Flyckt Ricco Noel Hansen, Sjodsholm Louise, Henriksen Margrethe Høstgaard Bang, Brasen Claus Lohman, Ebrahimi Ali, Hilberg Ole, Hansen Torben Frøstrup, Wiil Uffe Kock, Jensen Lars Henrik, Peimankar Abdolrahman
SDU Health Informatics and Technology, The Mærsk Mc-Kinney Møller Institute, University of Southern Denmark, 5230, Odense, Denmark.
Department of Oncology, Vejle Hospital, University Hospital of Southern Denmark, 7100, Vejle, Denmark.
Sci Rep. 2024 Dec 24;14(1):30630. doi: 10.1038/s41598-024-82093-4.
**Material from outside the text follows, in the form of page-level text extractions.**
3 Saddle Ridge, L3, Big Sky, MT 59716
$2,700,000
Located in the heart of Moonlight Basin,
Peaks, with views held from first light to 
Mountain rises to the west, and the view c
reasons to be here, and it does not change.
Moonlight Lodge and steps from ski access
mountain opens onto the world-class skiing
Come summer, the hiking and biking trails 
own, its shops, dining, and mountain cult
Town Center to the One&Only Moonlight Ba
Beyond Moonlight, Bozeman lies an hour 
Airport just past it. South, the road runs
Lung cancer (LC) remains the primary cause of cancer-related mortality, largely due to late-stage diagnoses. Effective strategies for early detection are therefore of paramount importance. In recent years, machine learning (ML) has demonstrated considerable potential in healthcare by facilitating the detection of various diseases. In this retrospective development and validation study, we developed an ML model based on dynamic ensemble selection (DES) for LC detection. The model leverages standard blood sample analysis and smoking history data from a large population at risk in Denmark. The study includes all patients examined on suspicion of LC in the Region of Southern Denmark from 2009 to 2018. We validated and compared the predictions by the DES model with diagnoses provided by five pulmonologists. Among the 38,944 patients, 9,940 had complete data of which 2,505 (25%) had LC. The DES model achieved an area under the roc curve of 0.77±0.01, sensitivity of 76.2%±2.04%, specificity of 63.8%±2.3%, positive predictive value of 41.6%±1.2%, and F-score of 53.8%±1.0%. The DES model outperformed all five pulmonologists, achieving a sensitivity 6.5% higher than their average. The model identified smoking status, lactate dehydrogenase, age, total calcium levels, low values of sodium, leucocytes, neutrophil count, and C-reactive protein as the most important factors for LC detection. The results highlight the successful application of the ML approach in detecting LC, surpassing pulmonologists' performance. Incorporating clinical and laboratory data in future risk assessment models can improve decision-making and facilitate timely referrals.
肺癌(LC)仍然是癌症相关死亡的主要原因,这主要归因于晚期诊断。因此,有效的早期检测策略至关重要。近年来,机器学习(ML)通过促进各种疾病的检测,在医疗保健领域展现出了巨大潜力。在这项回顾性开发与验证研究中,我们基于动态集成选择(DES)开发了一种用于肺癌检测的ML模型。该模型利用了丹麦大量高危人群的标准血液样本分析和吸烟史数据。该研究纳入了2009年至2018年在丹麦南部地区因疑似肺癌接受检查的所有患者。我们将DES模型的预测结果与五位肺科医生提供的诊断结果进行了验证和比较。在38944名患者中,9940名患者有完整数据,其中2505名(25%)患有肺癌。DES模型的roc曲线下面积为0.77±0.01,灵敏度为76.2%±2.04%,特异性为63.8%±2.3%,阳性预测值为41.6%±1.2%,F值为53.8%±1.0%。DES模型的表现优于所有五位肺科医生,其灵敏度比他们的平均水平高6.5%。该模型将吸烟状况、乳酸脱氢酶、年龄、总钙水平、低钠值、白细胞、中性粒细胞计数和C反应蛋白确定为肺癌检测的最重要因素。结果突出了ML方法在肺癌检测中的成功应用,超过了肺科医生的表现。将临床和实验室数据纳入未来的风险评估模型可以改善决策并促进及时转诊。